05-01-2018 08:03 PM
I was trying on GLIMMIX SAS procedure. I have five independent variables in my data,i.e source, cpg, ICC, BMI and IDD.
Among those variable source and cpq are repeated measured variables in which variable source have two categories(source1 and
source2). Each level of source contains three categories of cpq(cpq1,cpq2 and cpq3). This means cpq variable is nested into source and source nested to each individuals. My response variable is binary(Resp). How can i account correlation for the two variable source and cpq. Here note that: these two repeated variables are also my interest that i need to see their effect on the response variable.

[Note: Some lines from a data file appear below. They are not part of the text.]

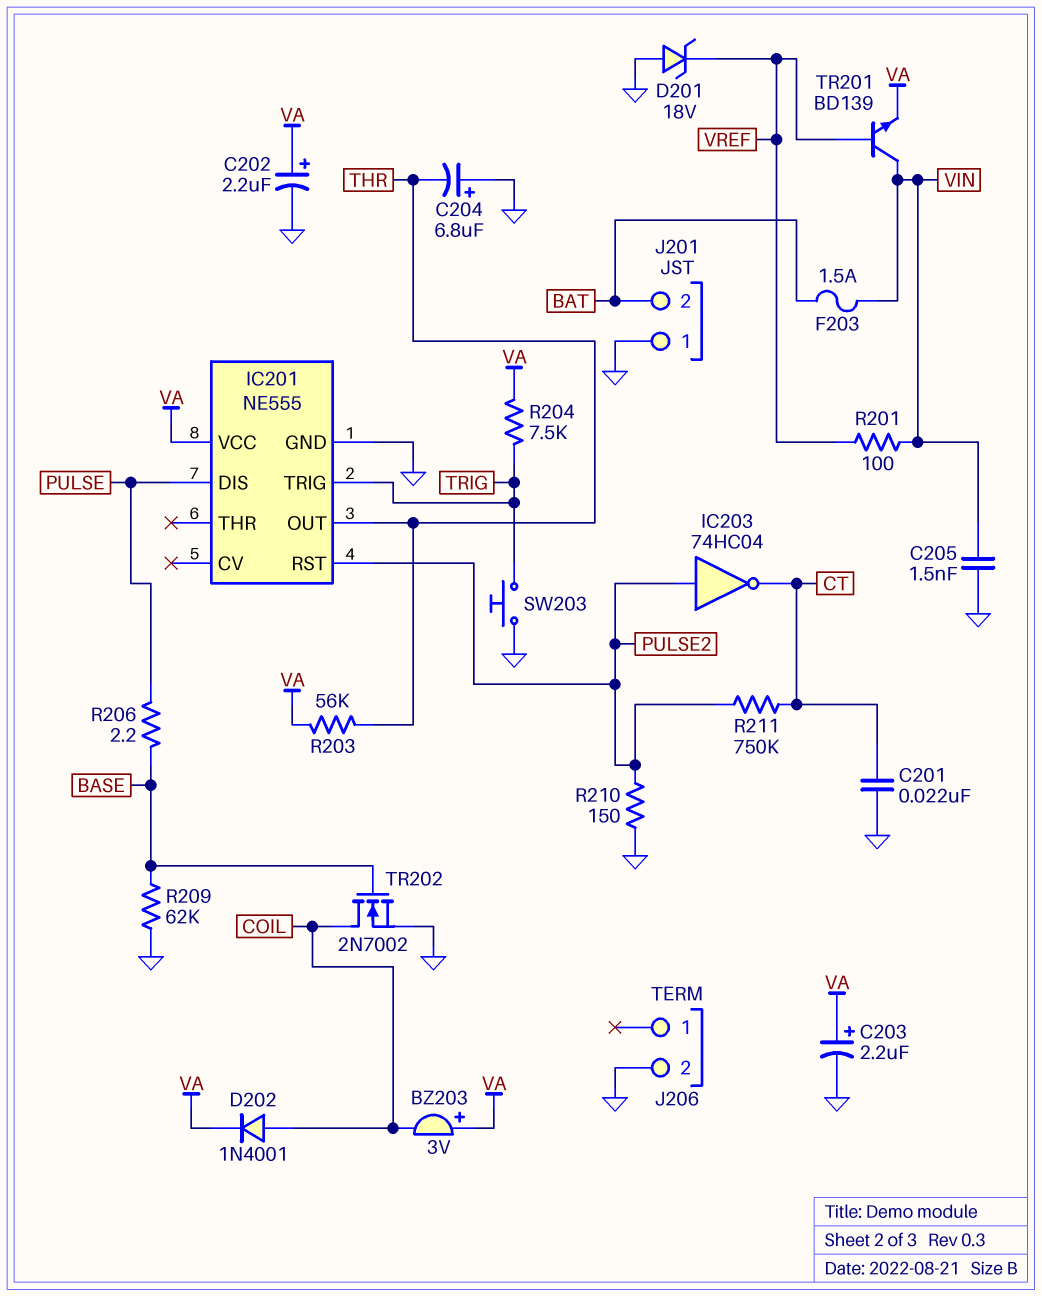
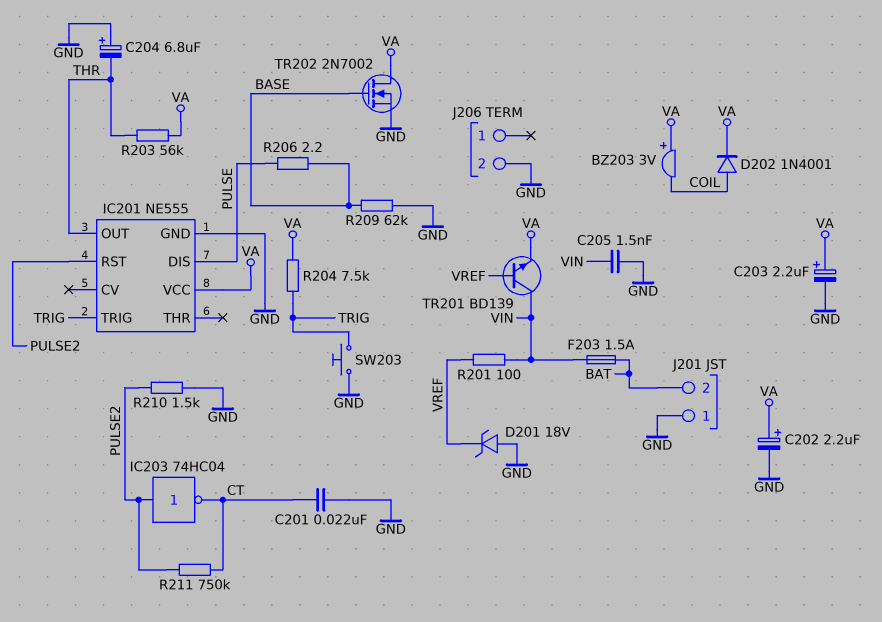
R210: 150 (GND, PULSE2) -> 1.5k (GND, PULSE2)
TR202: NMOS 2N7002 (G BASE, D COIL, S GND) -> NMOS 2N7002 (G BASE, D VA, S GND)

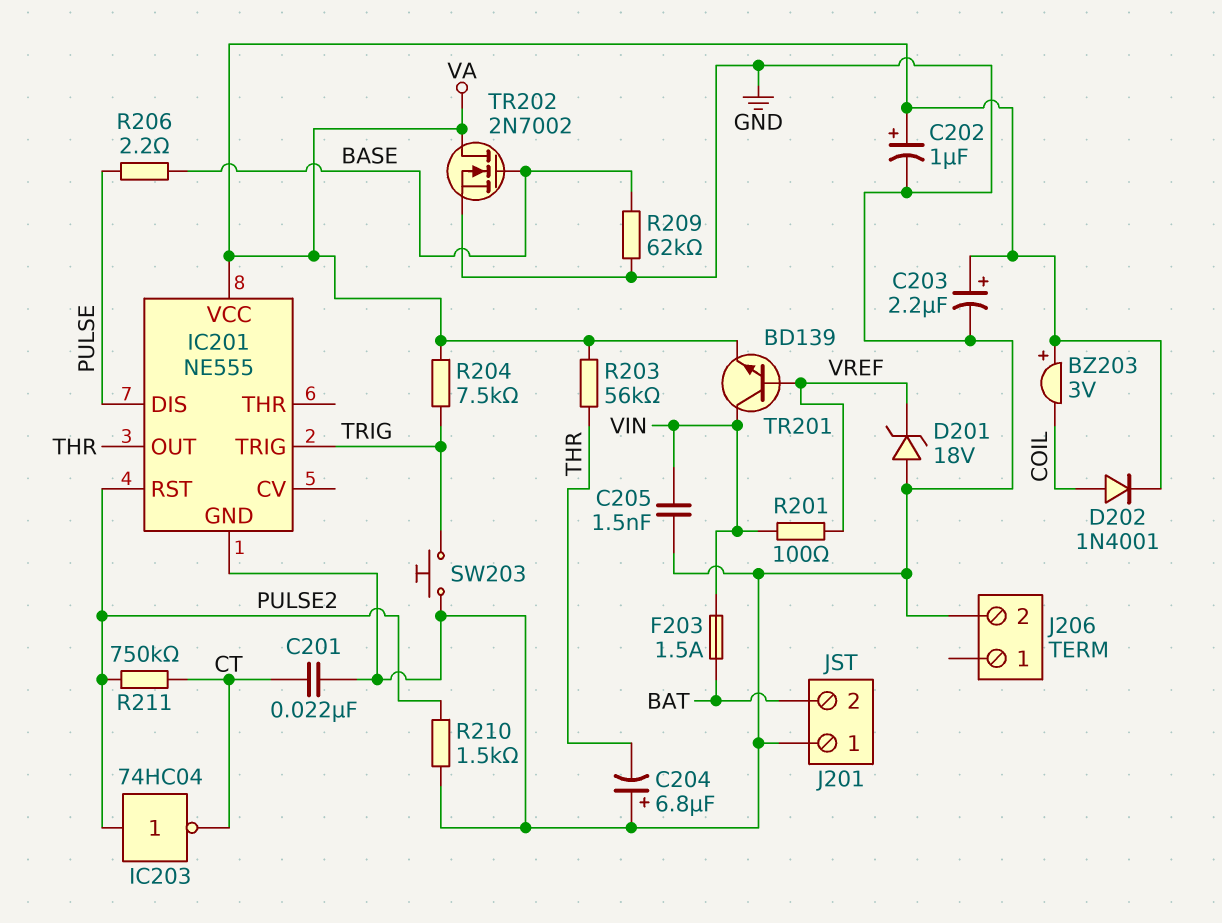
C202: 2.2uF (plus VA, minus GND) -> 1uF (plus VA, minus GND)

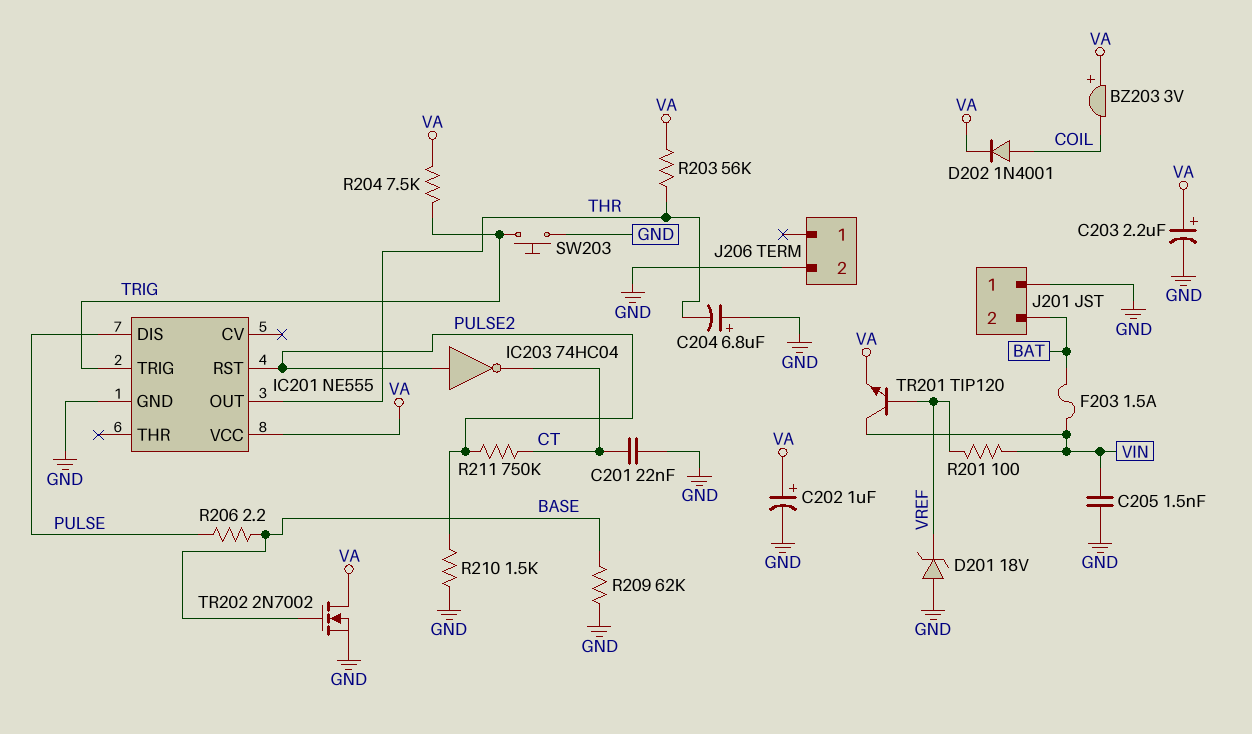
TR201: NPN BD139 (B VREF, C VIN, E VA) -> NPN TIP120 (B VREF, C VIN, E VA)

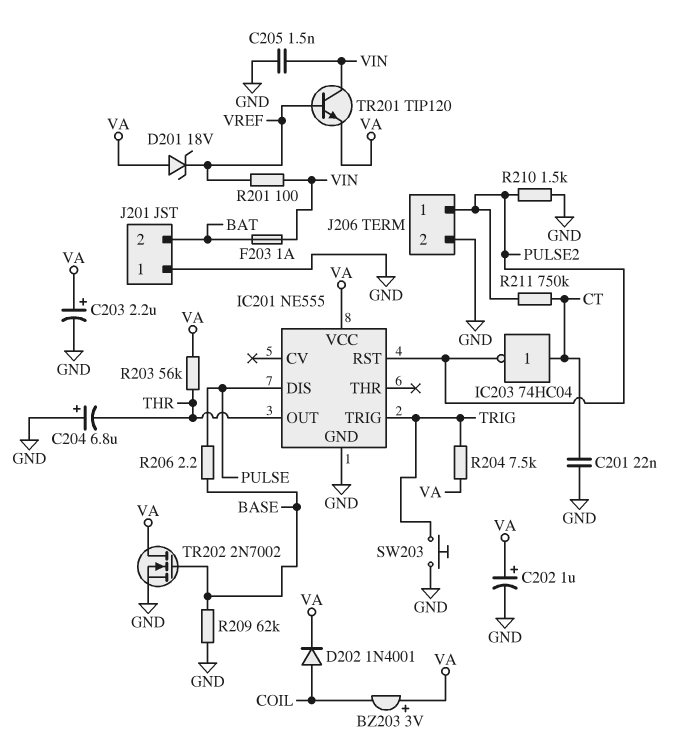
D201: zener 18V (A GND, K VREF) -> zener 18V (A VA, K VREF)
F203: 1.5A (BAT, VIN) -> 1A (BAT, VIN)
IC203: NOT 74HC04 (in PULSE2, out CT) -> NOT 74HC04 (in CT, out PULSE2)
J206 pin 1: none -> PULSE2

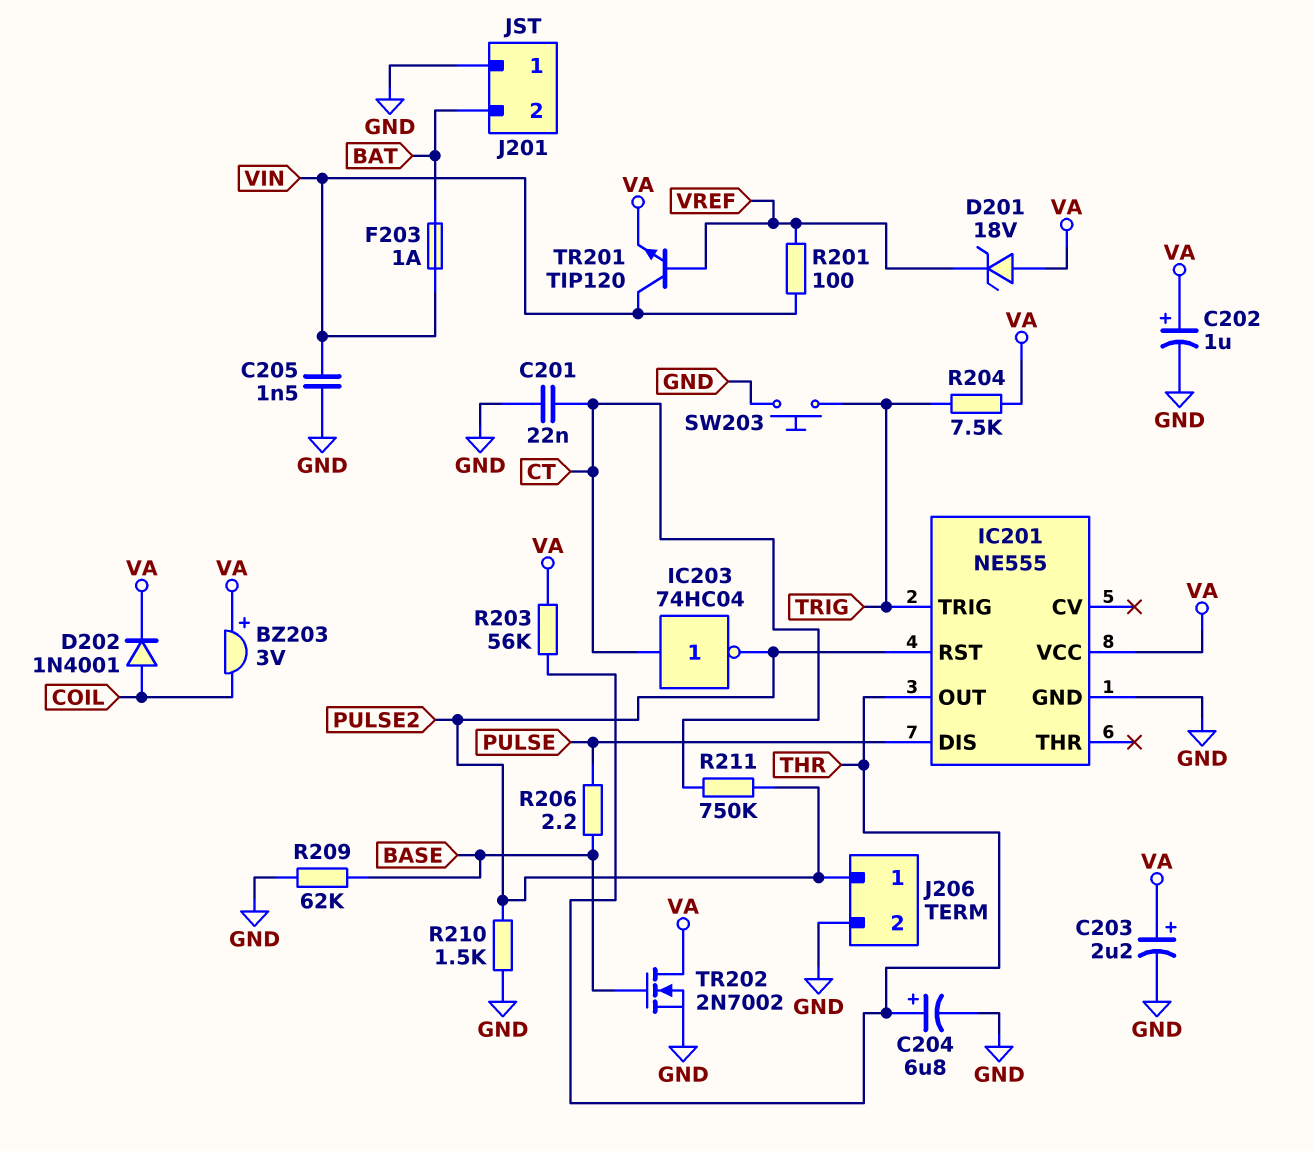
C204: 6.8uF (plus GND, minus THR) -> 6.8uF (plus THR, minus GND)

I tried the sas code below. Could you comment by correcting it so that the model can account the correlation and correctly
estimate effects of variable on the response.
proc glimmix data=Thesis.data;
class source cpg IDD ;
model Resp= source cpg ICC BMI IDD / dist=bin solution;
random intercept /subject=source type=cs;
random intercept /subject=cpg type=cs;
05-02-2018 09:56 PM
When you are working with mixed models, it is important to clearly distinguish between experimental treatments (fixed effects factors) and experimental units (random effects factors).
In GLIMMIX, factors in the MODEL statement are fixed effects factors: they determine the mean of the response. Subjects in the RANDOM statements identify random effects factors that determine the variance of the response; we may use fixed effects factor names to identify levels of a random effects, which will be confusing until you fully understand how the GLIMMIX syntax works.
In your code, you are using SOURCE and CPG as both fixed and random effects factors, which is incorrect and suggests that your understanding of how to implement a mixed model is GLIMMIX is not yet sufficient. You'll find these references useful to study:
Generalized Linear Mixed Models: Modern Concepts, Methods and Applications (especially Ch 2, 7, and 8)
05-03-2018 05:30 PM
05-03-2018 05:43 PM
I am not yet able to provide any advice about your model specification because your description does not clearly identify your experimental design. The resources that I suggested in my previous message will help you determine (1) your fixed effects factors, (2) your random effects factors, and (3) how levels of your fixed effects factors are (ideally) randomly assigned to levels of the appropriate random effects factors. Once these design elements are clear, we may be able to suggest appropriate model specifications.
05-03-2018 06:12 PM
05-03-2018 06:49 PM
Given that your dataset name is "Thesis.data", you will have written, or soon will be writing, a Methods section that describes your experiment. If you are willing to share, that would be useful and would contain the information we need.
This is what I am guessing about your experimental design:
Apparently you have subjects. Subjects is a random effects factor. Each subject has a single value of ICC, BMI, and IDD, which are fixed effects factors.
Each subject is "subdivided" into two sub-units; sub-units are nested within subject. Sub-units is a random effects factor. One sub-unit is assigned to one level of SOURCE. SOURCE is a fixed effects factor.
Each sub-unit is "subdivided" into three sub-sub-units; sub-sub-units are nested with sub-unit. Sub-sub-units is a random effects factor. One sub-sub-unit is assigned to one level of CPG. CPG is a fixed effects factor.
CPG is nested within SOURCE only if the three levels of CPG for SOURCE=1 are different than the three levels of CPG for SOURCE=2. If you have only 3 levels of CPG and these 3 levels are used with both SOURCE =1 and =2, then CPG is crossed with SOURCE. If these concepts of "nested" and "crossed" are unfamiliar to you, then you need to study the resources I suggested. Another good resource is Analysis of Messy Data Volume 1: Designed Experiments, Second Edition. Once you've done that, feel free to post code if you would still like feedback.